Mary Michael, mère divorcée de cinq enfants, a obtenu après une formation en éducation financière un premier prêt de 50 € et est passée du commerce du bois au négoce de maïs. Son entreprise prospère est désormais gérée avec son fils et deux employés. Ses réalisations incluent la construction d’une boutique, l’achat de terrains pour des maisons de location et l’amélioration de son logement, tout en assurant l’éducation de ses enfants et d’un orphelin. Accédant désormais à des prêts allant jusqu’à 750 €, Mary encourage les autres femmes à rejoindre des groupes de crédit.
OXUS (Tadjikistan)
« Les femmes sont souvent les clientes les plus actives et les plus disciplinées. Notre objectif est de les autonomiser non seulement en tant qu’emprunteuses, mais en tant que décideuses au sein de leurs familles et communautés. »

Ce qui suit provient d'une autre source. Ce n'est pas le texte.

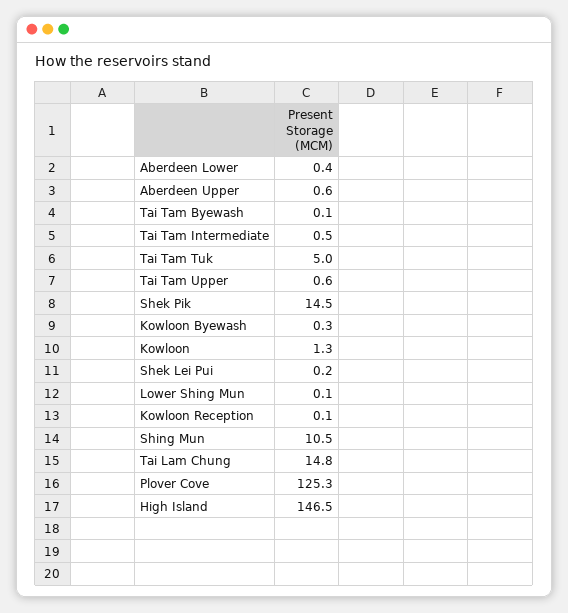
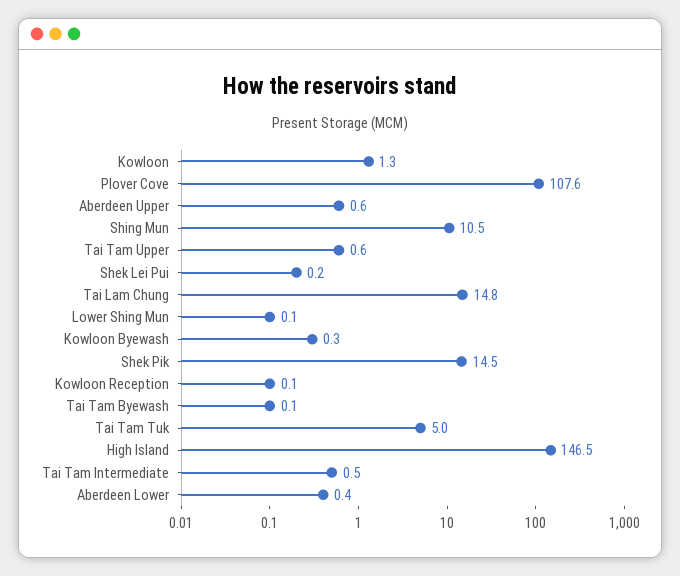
  {
    "Aberdeen Lower": 0.4,
    "Aberdeen Upper": 0.6,
    "Tai Tam Byewash": 0.1,
    "Tai Tam Intermediate": 0.5,
    "Tai Tam Tuk": 5,
    "Tai Tam Upper": 0.6,
    "Shek Pik": 14.5,
    "Kowloon Byewash": 0.3,
    "Kowloon": 1.3,
    "Shek Lei Pui": 0.2,
    "Lower Shing Mun": 0.1,
    "Kowloon Reception": 0.1,
    "Shing Mun": 10.5,
    "Tai Lam Chung": 14.8,
-   "Plover Cove": 125.3,
+   "Plover Cove": 107.6,
    "High Island": 146.5
  }

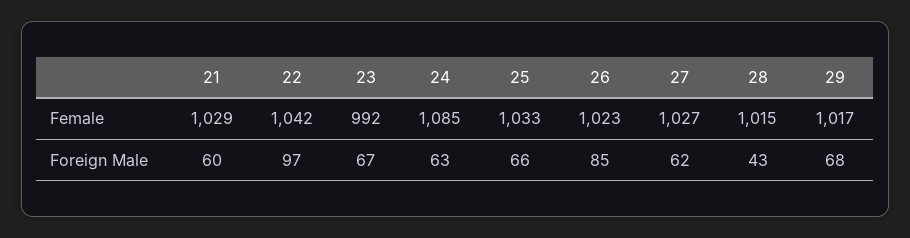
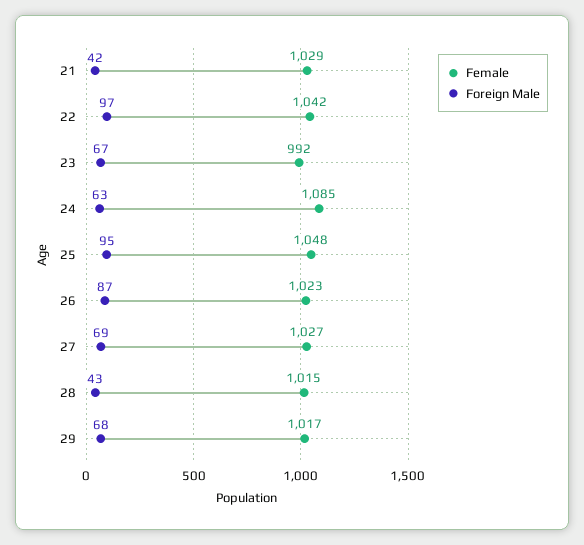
  {
    "Female": {
      "21": 1029,
      "22": 1042,
      "23": 992,
      "24": 1085,
-     "25": 1033,
+     "25": 1048,
      "26": 1023,
      "27": 1027,
      "28": 1015,
      "29": 1017
    },
    "Foreign Male": {
-     "21": 60,
+     "21": 42,
      "22": 97,
      "23": 67,
      "24": 63,
-     "25": 66,
+     "25": 95,
-     "26": 85,
+     "26": 87,
-     "27": 62,
+     "27": 69,
      "28": 43,
      "29": 68
    }
  }

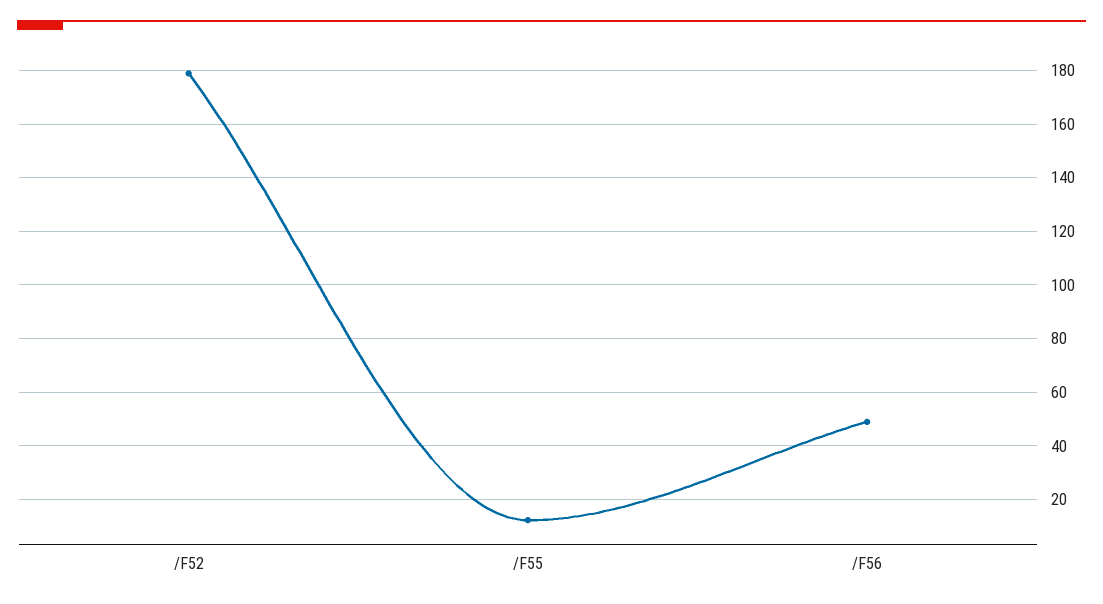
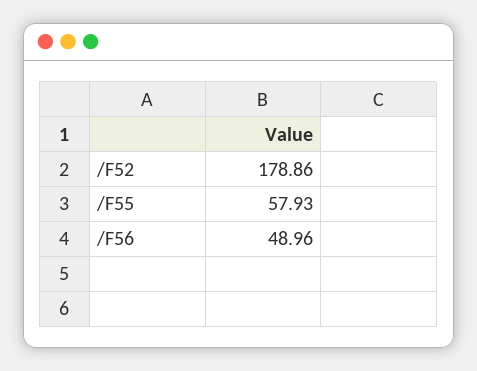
  {
    "/F52": 178.86,
-   "/F55": 12.5,
+   "/F55": 57.93,
    "/F56": 48.96
  }

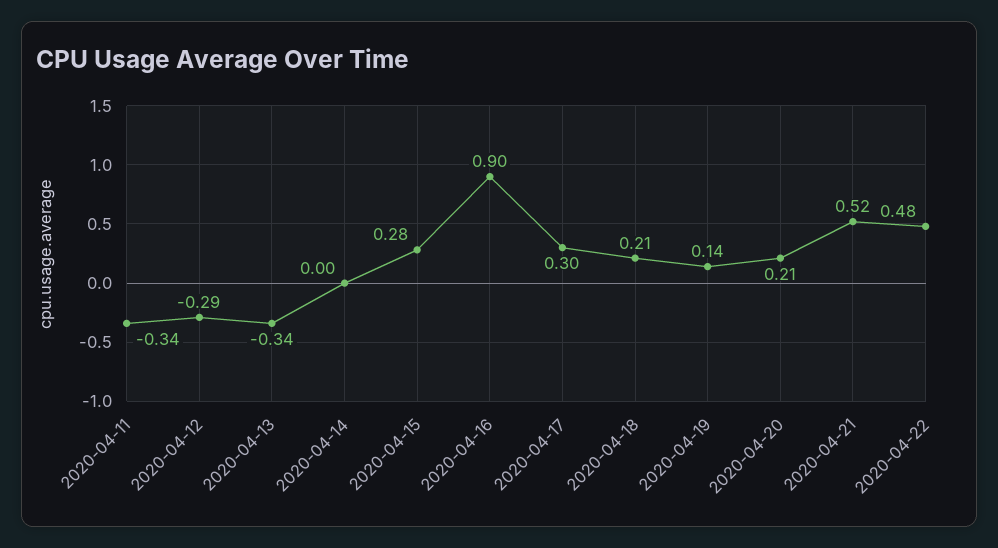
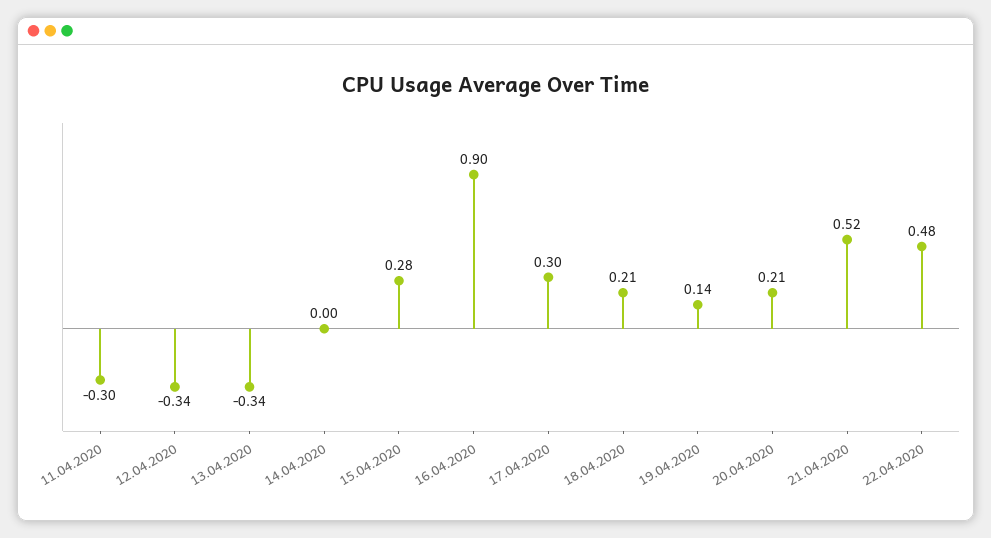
  {
-   "2020-04-11": -0.34,
+   "2020-04-11": -0.3,
-   "2020-04-12": -0.29,
+   "2020-04-12": -0.34,
    "2020-04-13": -0.34,
    "2020-04-14": 0,
    "2020-04-15": 0.28,
    "2020-04-16": 0.9,
    "2020-04-17": 0.3,
    "2020-04-18": 0.21,
    "2020-04-19": 0.14,
    "2020-04-20": 0.21,
    "2020-04-21": 0.52,
    "2020-04-22": 0.48
  }

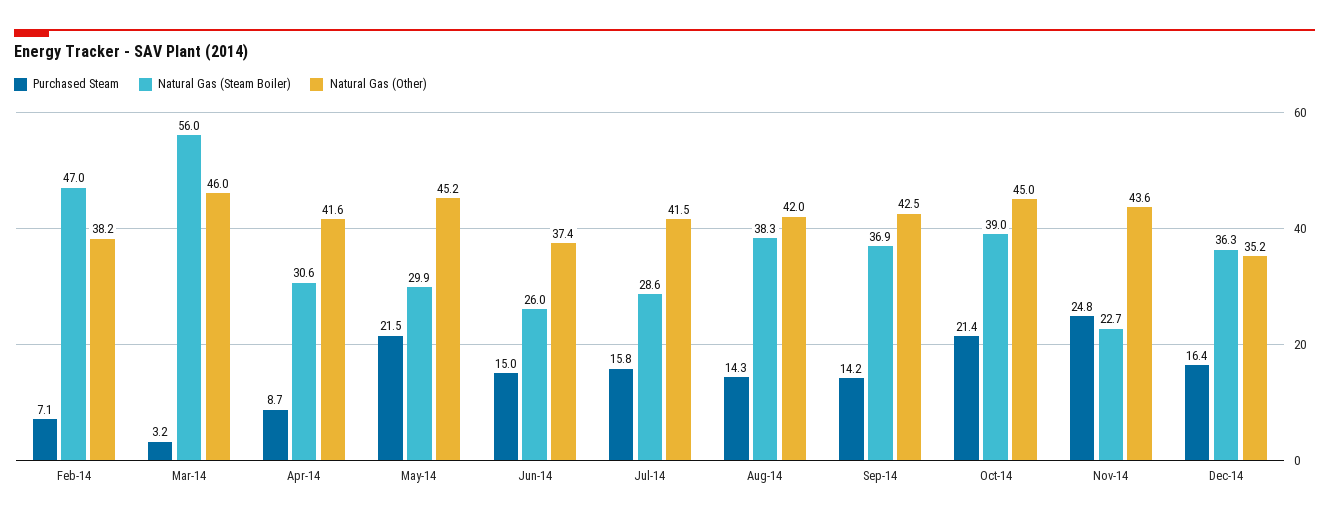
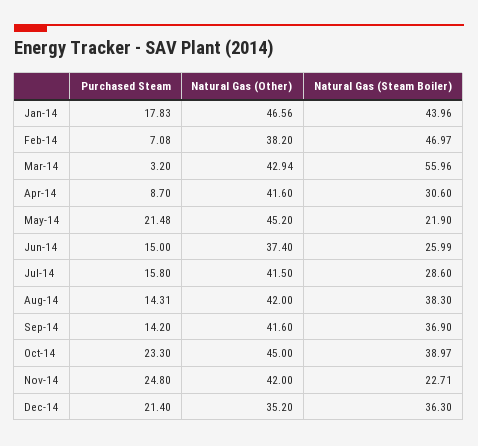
  {
    "Purchased Steam": {
      "Feb-14": 7.08,
      "Mar-14": 3.2,
      "Apr-14": 8.7,
      "May-14": 21.48,
      "Jun-14": 15,
      "Jul-14": 15.8,
      "Aug-14": 14.31,
      "Sep-14": 14.2,
-     "Oct-14": 21.4,
+     "Oct-14": 23.3,
      "Nov-14": 24.8,
-     "Dec-14": 16.4
+     "Dec-14": 21.4,
+     "Jan-14": 17.83
    },
    "Natural Gas (Steam Boiler)": {
      "Feb-14": 46.97,
      "Mar-14": 55.96,
      "Apr-14": 30.6,
-     "May-14": 29.9,
+     "May-14": 21.9,
      "Jun-14": 25.99,
      "Jul-14": 28.6,
      "Aug-14": 38.3,
      "Sep-14": 36.9,
      "Oct-14": 38.97,
      "Nov-14": 22.71,
-     "Dec-14": 36.3
+     "Dec-14": 36.3,
+     "Jan-14": 43.96
    },
    "Natural Gas (Other)": {
      "Feb-14": 38.2,
-     "Mar-14": 46,
+     "Mar-14": 42.94,
      "Apr-14": 41.6,
      "May-14": 45.2,
      "Jun-14": 37.4,
      "Jul-14": 41.5,
      "Aug-14": 42,
-     "Sep-14": 42.5,
+     "Sep-14": 41.6,
      "Oct-14": 45,
-     "Nov-14": 43.6,
+     "Nov-14": 42,
-     "Dec-14": 35.2
+     "Dec-14": 35.2,
+     "Jan-14": 46.56
    }
  }

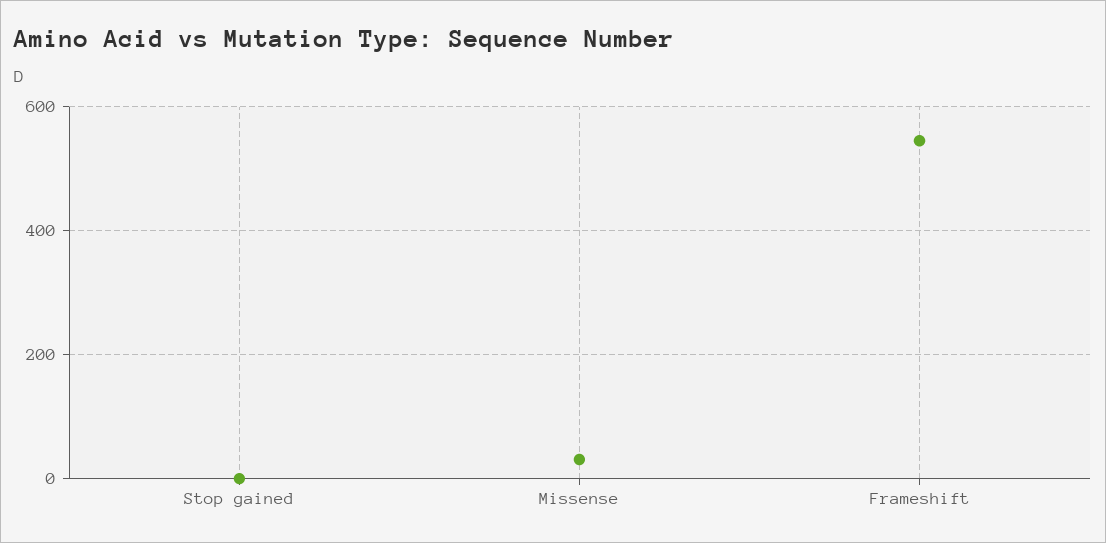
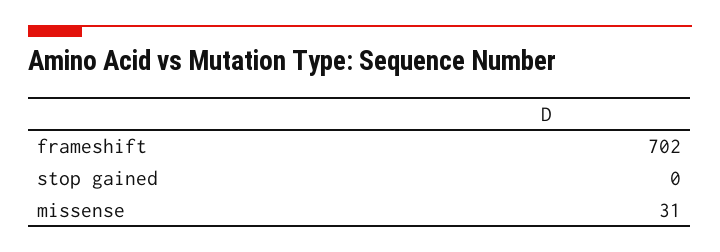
  {
    "Stop gained": 0,
    "Missense": 31,
-   "Frameshift": 540
+   "Frameshift": 702
  }

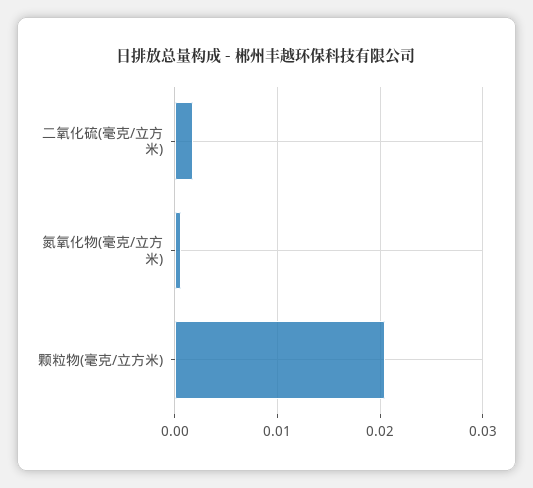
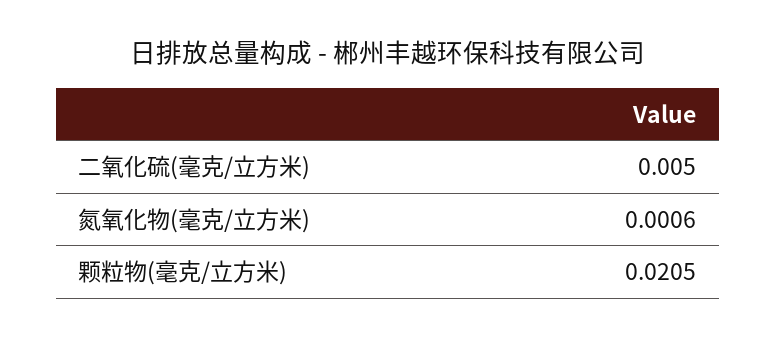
  {
-   "二氧化硫(毫克/立方米)": 0.002,
+   "二氧化硫(毫克/立方米)": 0.005,
    "氮氧化物(毫克/立方米)": 0.0006,
    "颗粒物(毫克/立方米)": 0.0205
  }

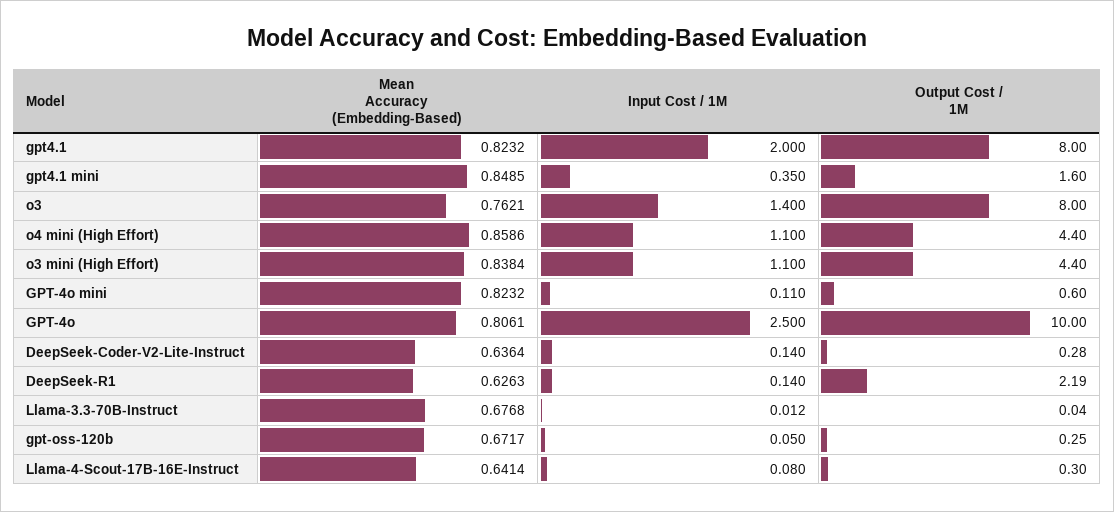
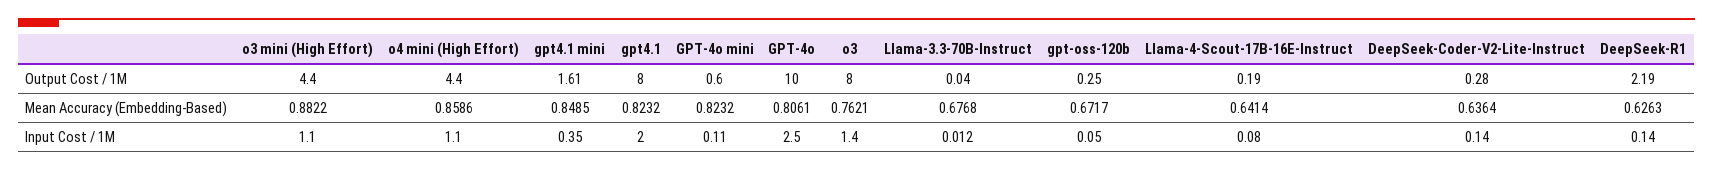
  {
    "Mean Accuracy (Embedding-Based)": {
      "gpt4.1": 0.8232,
      "gpt4.1 mini": 0.8485,
      "o3": 0.7621,
      "o4 mini (High Effort)": 0.8586,
-     "o3 mini (High Effort)": 0.8384,
+     "o3 mini (High Effort)": 0.8822,
      "GPT-4o mini": 0.8232,
      "GPT-4o": 0.8061,
      "DeepSeek-Coder-V2-Lite-Instruct": 0.6364,
      "DeepSeek-R1": 0.6263,
      "Llama-3.3-70B-Instruct": 0.6768,
      "gpt-oss-120b": 0.6717,
      "Llama-4-Scout-17B-16E-Instruct": 0.6414
    },
    "Input Cost / 1M": {
      "gpt4.1": 2,
      "gpt4.1 mini": 0.35,
      "o3": 1.4,
      "o4 mini (High Effort)": 1.1,
      "o3 mini (High Effort)": 1.1,
      "GPT-4o mini": 0.11,
      "GPT-4o": 2.5,
      "DeepSeek-Coder-V2-Lite-Instruct": 0.14,
      "DeepSeek-R1": 0.14,
      "Llama-3.3-70B-Instruct": 0.012,
      "gpt-oss-120b": 0.05,
      "Llama-4-Scout-17B-16E-Instruct": 0.08
    },
    "Output Cost / 1M": {
      "gpt4.1": 8,
-     "gpt4.1 mini": 1.6,
+     "gpt4.1 mini": 1.61,
      "o3": 8,
      "o4 mini (High Effort)": 4.4,
      "o3 mini (High Effort)": 4.4,
      "GPT-4o mini": 0.6,
      "GPT-4o": 10,
      "DeepSeek-Coder-V2-Lite-Instruct": 0.28,
      "DeepSeek-R1": 2.19,
      "Llama-3.3-70B-Instruct": 0.04,
      "gpt-oss-120b": 0.25,
-     "Llama-4-Scout-17B-16E-Instruct": 0.3
+     "Llama-4-Scout-17B-16E-Instruct": 0.19
    }
  }

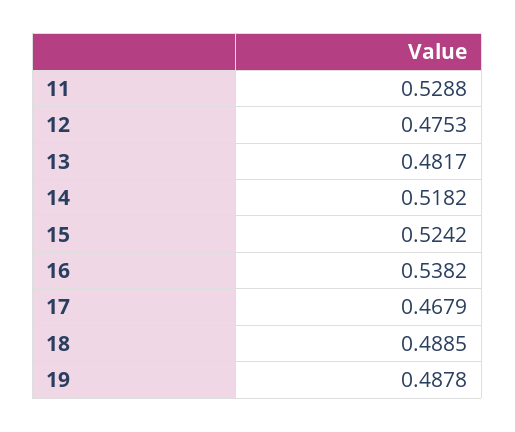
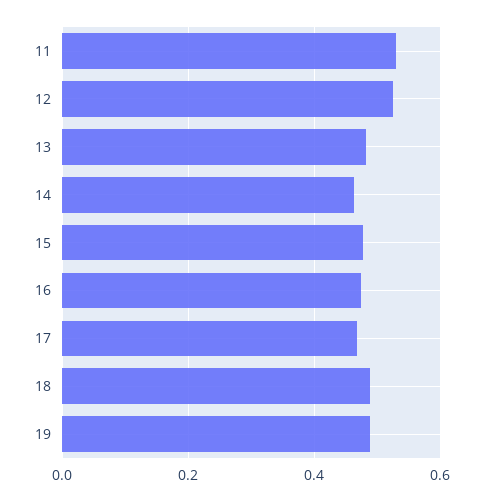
  {
    "11": 0.5288,
-   "12": 0.4753,
+   "12": 0.52,
    "13": 0.4817,
-   "14": 0.5182,
+   "14": 0.46,
-   "15": 0.5242,
+   "15": 0.48,
-   "16": 0.5382,
+   "16": 0.48,
    "17": 0.4679,
    "18": 0.4885,
    "19": 0.4878
  }

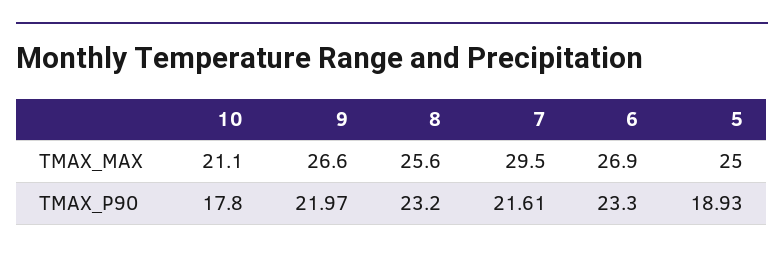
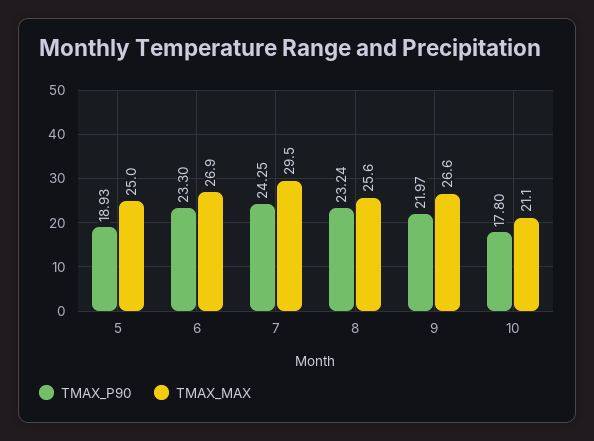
  {
    "TMAX_MAX": {
      "10": 21.1,
      "9": 26.6,
      "8": 25.6,
      "7": 29.5,
      "6": 26.9,
      "5": 25
    },
    "TMAX_P90": {
      "10": 17.8,
      "9": 21.97,
-     "8": 23.2,
+     "8": 23.24,
-     "7": 21.61,
+     "7": 24.25,
      "6": 23.3,
      "5": 18.93
    }
  }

— Vatansho Vatanshoev, Directeur général
Dans le Tadjikistan rural, les femmes continuent de faire face à des obstacles qui vont au-delà du financement. Les normes sociales, l’accès limité à l’information et la participation réduite aux processus décisionnels peuvent limiter les opportunités économiques.
Par ses services, OXUS Tadjikistan cherche à résoudre ces défis de manière holistique. L’institution combine les produits financiers avec des initiatives d’éducation financière et une formation pratique conçues pour renforcer les capacités des femmes. En élargissant l’accès aux produits d’épargne et en promouvant la participation des femmes à la vie économique, OXUS contribue à renforcer la résilience au niveau des ménages et des communautés. Les clientes démontrent régulièrement leur responsabilité et leur engagement.
Zinnatoy Ruzikhochaevna Urmonova collabore avec OXUS depuis 2012, ayant commencé par un prêt de 4 000 TJS (375 €) pour étendre ses cultures de tomates sous serre. Aujourd’hui, elle a accédé à des prêts allant jusqu’à 10 000 TJS (935 €). Grâce à une analyse précise des marchés et à des semences hybrides à haut rendement, elle a établi une entreprise durable et rentable qui répond régulièrement à la demande locale. Son succès lui a permis de rénover sa maison, d’acheter un véhicule et d’améliorer considérablement les conditions de vie de sa famille.